Да настанет ли вообще в его жизни момент, когда он сможет отдаться потоку, когда он, познав тонкости этой науки, воплотит все те замыслы, которые зрели, только зрели у него в душе, когда станет неважным, что скажет тот или иной критик, поклонник его таланта или недоброжелатель? Когда искусство настолько завладеет Чадом, что он отринет все земное и лишь величие замысла будет иметь решающее значение. Замысла и его воплощения. Кто может похвастаться подобным, какой гений, какой умудренный опытом старец, прошедший все круги страданий, сумел войти в море спокойствия, в котором приходится не барахтаться в борьбе за выживание, а спокойно плыть, наслаждаясь тихим плеском волн. Или искусство вовсе не предполагает подобного, но тогда почему никто не предупредил его об этом? Почему все учителя отдают внимание лишь технической стороне процесса, словно это и есть самое главное – научиться искать доминанту и выделять акценты? А как насчет того, чтобы брать под контроль сомнения и нерешительность, разве не этому стоило бы учить каждого, кто только вступает на ниву искусства? Художник, обуреваемый страхами, – что может он создать? На что годится его воображение, если он будет ощущать, что за его спиной стоят десятки, нет, сотни любопытных и пристально наблюдают, выискивая малейший недостаток.
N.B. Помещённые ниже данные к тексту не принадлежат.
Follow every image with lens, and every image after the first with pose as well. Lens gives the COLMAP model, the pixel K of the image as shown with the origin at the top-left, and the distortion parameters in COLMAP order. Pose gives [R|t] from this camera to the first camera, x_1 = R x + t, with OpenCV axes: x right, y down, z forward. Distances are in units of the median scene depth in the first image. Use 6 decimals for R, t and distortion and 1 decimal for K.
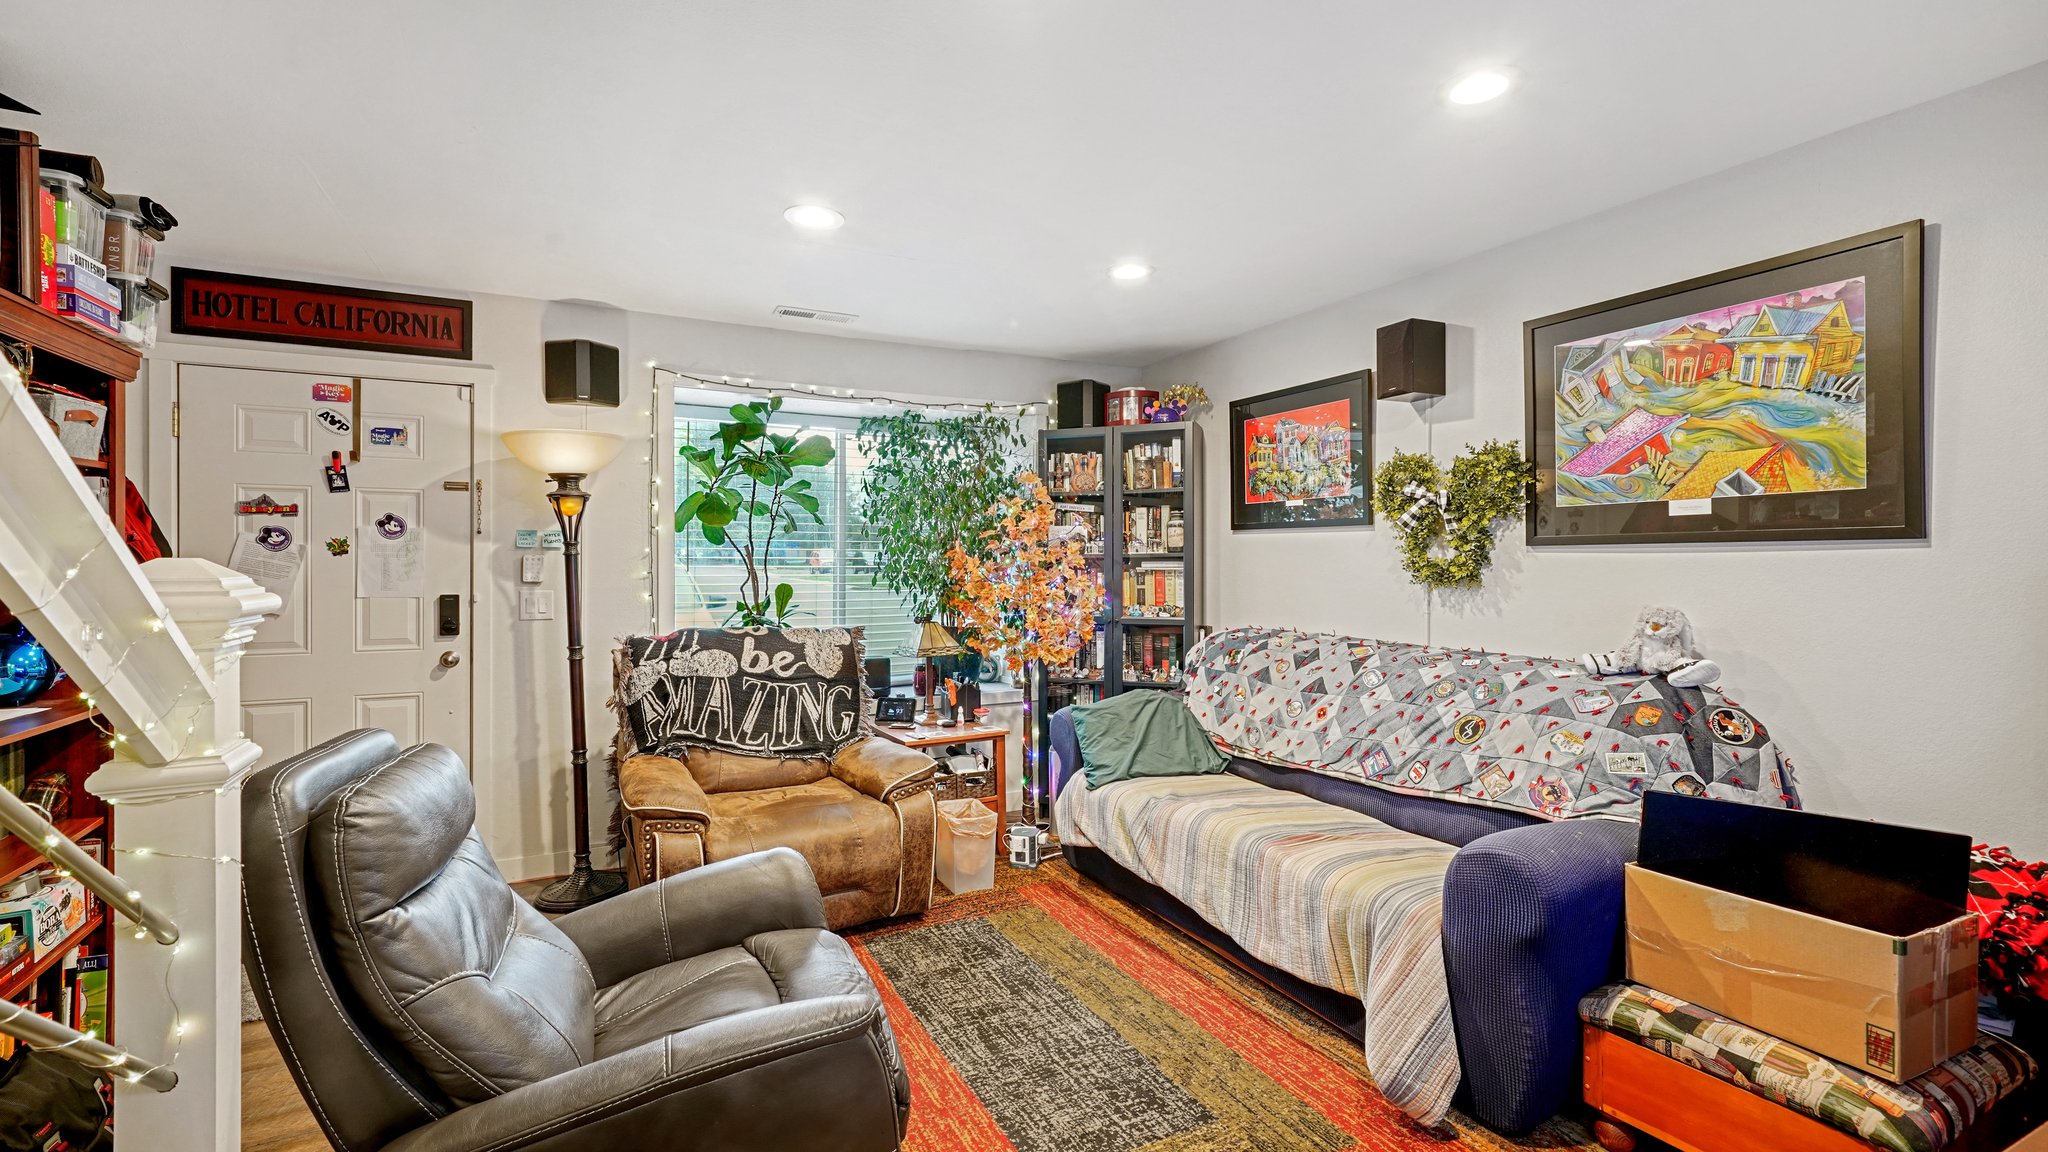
lens RADIAL K [[904.1, 0, 1018.8], [0, 904.1, 562.4], [0, 0, 1]] dist [-0.001798, -0.000095]
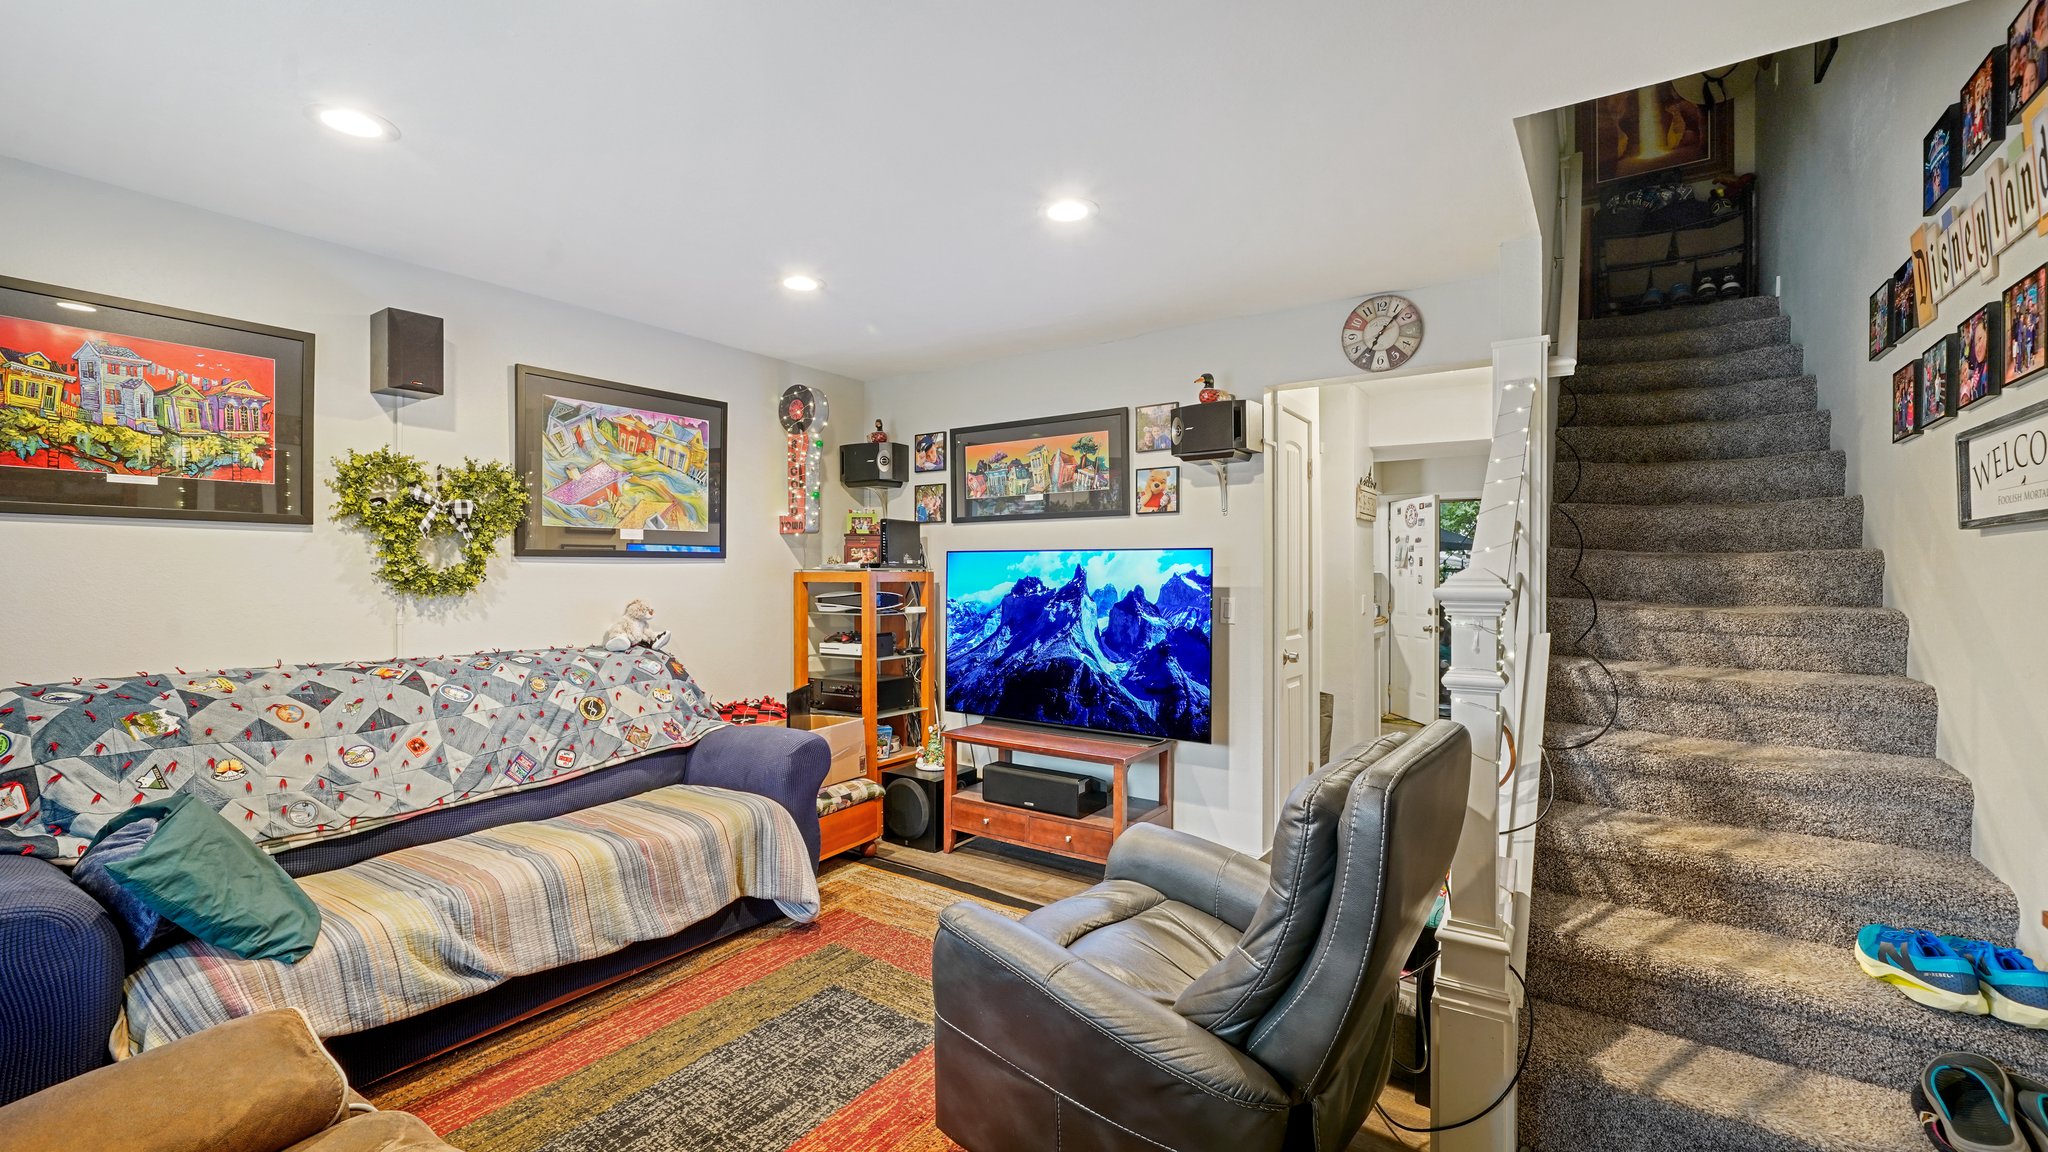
lens RADIAL K [[904.1, 0, 1021.3], [0, 904.1, 576.1], [0, 0, 1]] dist [-0.001798, -0.000095]
pose [[-0.519737, -0.003014, 0.854321, -0.836643], [0.002844, 0.999982, 0.005258, 0.002909], [-0.854321, 0.005162, -0.519720, 1.142491]]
Чад ощущал себя одураченным. Каким наивным он был, веря, что у него все получится! То время – перед поступлением и даже первый курс – казалось теперь островком душевного благополучия, какое ощущает ничего не подозревающий человек, бредущий в раздумьях по горной тропе, на голову которого летит с вершины камень, готовый убить его через секунду. Теперь все это сметено, подытожено финальной выставкой, которая высвободит талант Чада или, напротив, похоронит его имя навечно. Не будь итогом этой выставки возможность попасть в Саатчи, Чад наверняка отнесся бы к ней иначе: с философской отрешенностью, с цинизмом студента-выпускника, почти состоявшегося художника. Однако он слишком хорошо представлял перспективы, которые открывала связь с одним из лучших музеев мира, те шансы художника, которому выпала эта честь. Внести в историю картины имя Саатчи означало не просто повысить ее в цене в десятки раз, но и в дальнейшем выбирать пространство, в котором работа будет выставляться. Впрочем, до этого она, скорее всего, просто не дойдет, перейдя в руки частного коллекционера еще на этапе плана галерейного размещения…
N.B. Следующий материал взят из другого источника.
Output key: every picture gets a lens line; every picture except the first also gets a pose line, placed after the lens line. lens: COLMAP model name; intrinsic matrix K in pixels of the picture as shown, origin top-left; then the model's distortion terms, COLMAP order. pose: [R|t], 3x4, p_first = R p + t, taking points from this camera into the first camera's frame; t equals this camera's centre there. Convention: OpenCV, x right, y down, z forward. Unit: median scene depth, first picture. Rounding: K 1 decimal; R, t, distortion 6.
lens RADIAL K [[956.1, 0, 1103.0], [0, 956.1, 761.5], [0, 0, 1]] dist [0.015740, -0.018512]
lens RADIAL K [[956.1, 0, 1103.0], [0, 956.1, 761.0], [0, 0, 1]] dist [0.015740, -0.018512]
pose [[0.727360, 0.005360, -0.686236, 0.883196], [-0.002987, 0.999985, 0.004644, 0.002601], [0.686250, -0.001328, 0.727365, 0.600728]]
Ему необходимо найти силу. Силу извне, которая потащит его за собой, потому что, видит бог, его собственные – на исходе.
Глава 3
Мне казалось, что сам я изменился, я больше не был обыкновенным человеком…[9]
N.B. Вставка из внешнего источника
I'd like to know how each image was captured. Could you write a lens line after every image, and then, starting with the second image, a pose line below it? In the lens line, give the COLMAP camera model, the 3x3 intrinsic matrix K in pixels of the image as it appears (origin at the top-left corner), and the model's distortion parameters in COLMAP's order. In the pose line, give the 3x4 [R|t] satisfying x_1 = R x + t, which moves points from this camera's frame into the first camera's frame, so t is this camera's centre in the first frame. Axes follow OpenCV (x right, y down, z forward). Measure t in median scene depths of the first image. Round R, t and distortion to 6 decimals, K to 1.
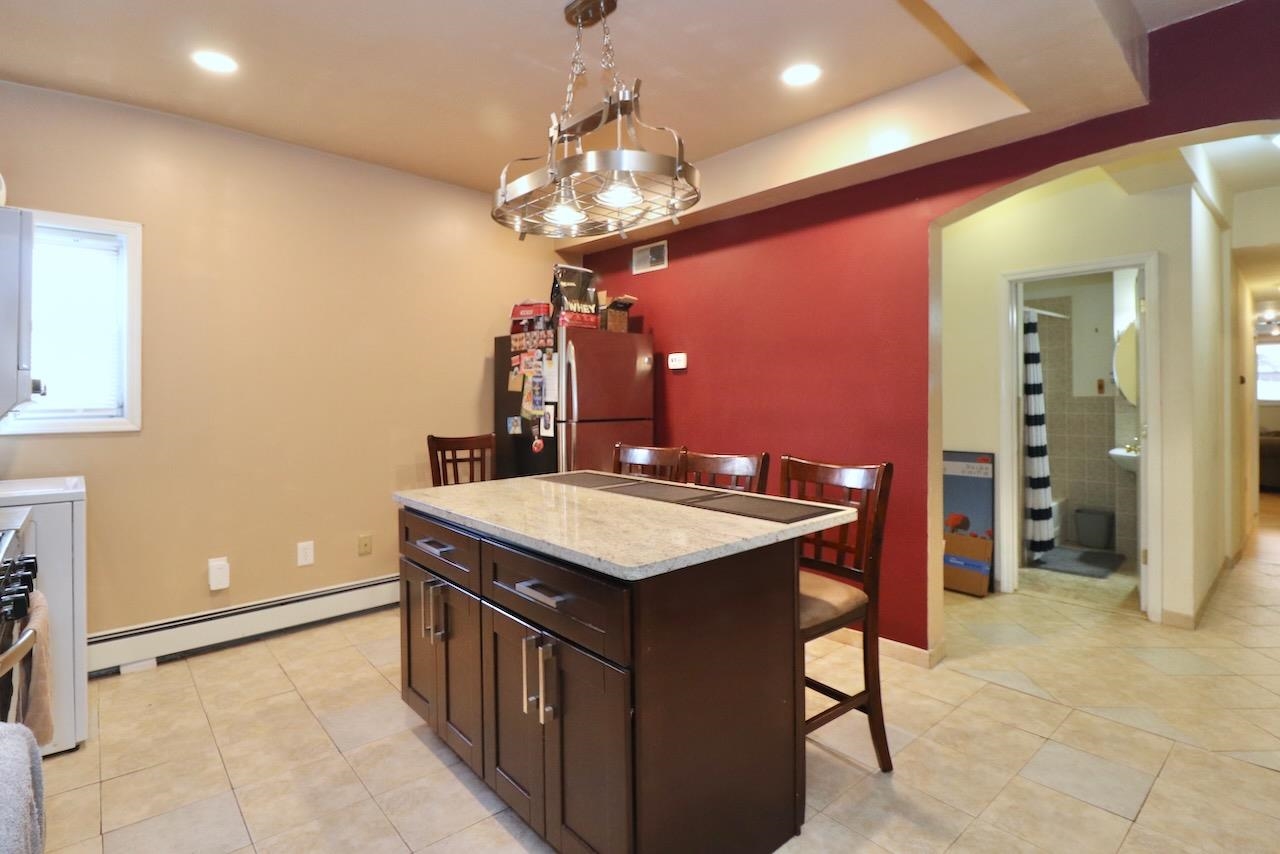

Короткая, длящаяся от силы пару дней вспышка отчаяния и нахлынувшее было ощущение никчемности вскоре сменились ровной тревогой другого характера: день итоговой выставки становился все ближе, а Чад так и не написал финального автопортрета. Но теперь вместо лихорадочных поисков замысла он на время отложил эту задачу, намереваясь терпеливо дождаться вдохновения и уверенности в задумке, которую смог бы исполнить и которая удовлетворила бы его. Терзавшие Чада мысли по поводу отсутствия у него таланта также отошли на второй план – рассмотрев их с разных сторон, тем самым как бы исчерпав этот источник, Чад на какое-то время потерял к нему интерес. Он умел на удивление быстро погружаться в состояние паники и неуверенности, но так же быстро и избавляться от него. Порой ему даже казалось, что он нарочно доводит себя до эмоционального предела, только чтобы посмотреть, что из этого выйдет, как если бы он вызывал на бой невидимого противника, заранее готовясь умереть. И, не погибнув, приобретал краткосрочный иммунитет для следующей схватки.